═══ The data ═══
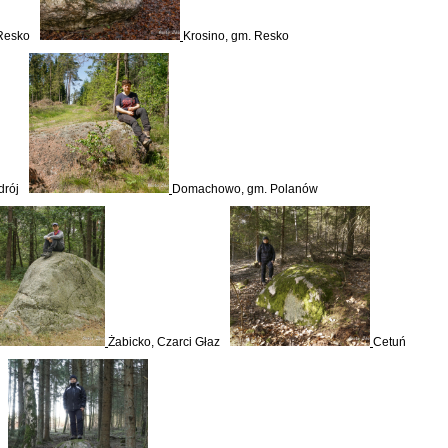
 Resko
Krosino, gm. Resko
drój
Domachowo, gm. Polanów
Żabicko, Czarci Głaz
Cetuń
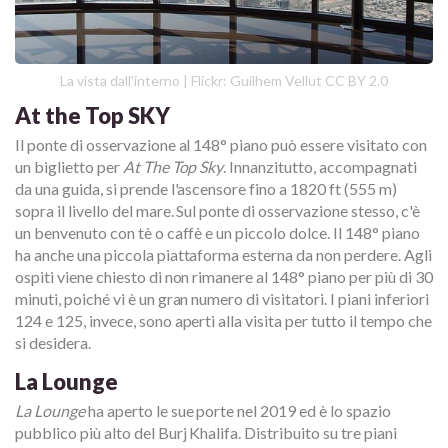
La vista dall'interno | Flickr: Guilhem Vellut CC BY 2.0
At the Top SKY
Il ponte di osservazione al 148° piano può essere visitato con
un biglietto per
At The Top Sky
. Innanzitutto, accompagnati
da una guida, si prende l'ascensore fino a 1820 ft (555 m)
sopra il livello del mare. Sul ponte di osservazione stesso, c'è
un benvenuto con tè o caffè e un piccolo dolce. Il 148° piano
ha anche una piccola piattaforma esterna da non perdere. Agli
ospiti viene chiesto di non rimanere al 148° piano per più di 30
minuti, poiché vi è un gran numero di visitatori. I piani inferiori
124 e 125, invece, sono aperti alla visita per tutto il tempo che
si desidera.
La Lounge
La Lounge
ha aperto le sue porte nel 2019 ed è lo spazio
pubblico più alto del Burj Khalifa. Distribuito su tre piani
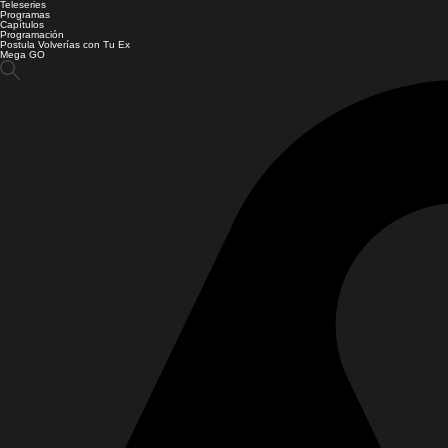
Teleseries
Programas
Capítulos
Programación
Postula Volverías con Tu Ex
Mega GO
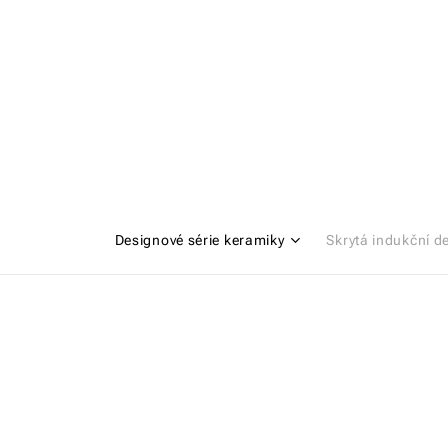
Designové série keramiky
Skrytá indukční d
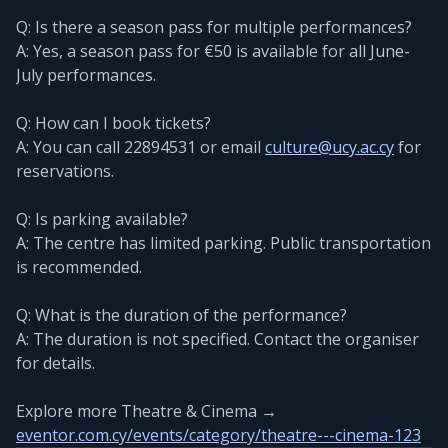
Q: Is there a season pass for multiple performances?
A: Yes, a season pass for €50 is available for all June-
July performances.
Q: How can I book tickets?
A: You can call 22894531 or email
culture@ucy.ac.cy
for
reservations.
Q: Is parking available?
A: The centre has limited parking. Public transportation
is recommended.
Q: What is the duration of the performance?
A: The duration is not specified. Contact the organiser
for details.
Explore more Theatre & Cinema →
eventor.com.cy/events/category/theatre---cinema-123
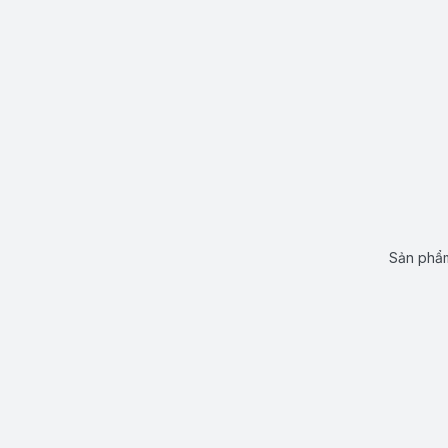
Sản phẩm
═══
● What you should do
Select every line of the records holding the string "available".

● Answer to this task
A: Yes, a season pass for €50 is available for all June-
Q: Is parking available?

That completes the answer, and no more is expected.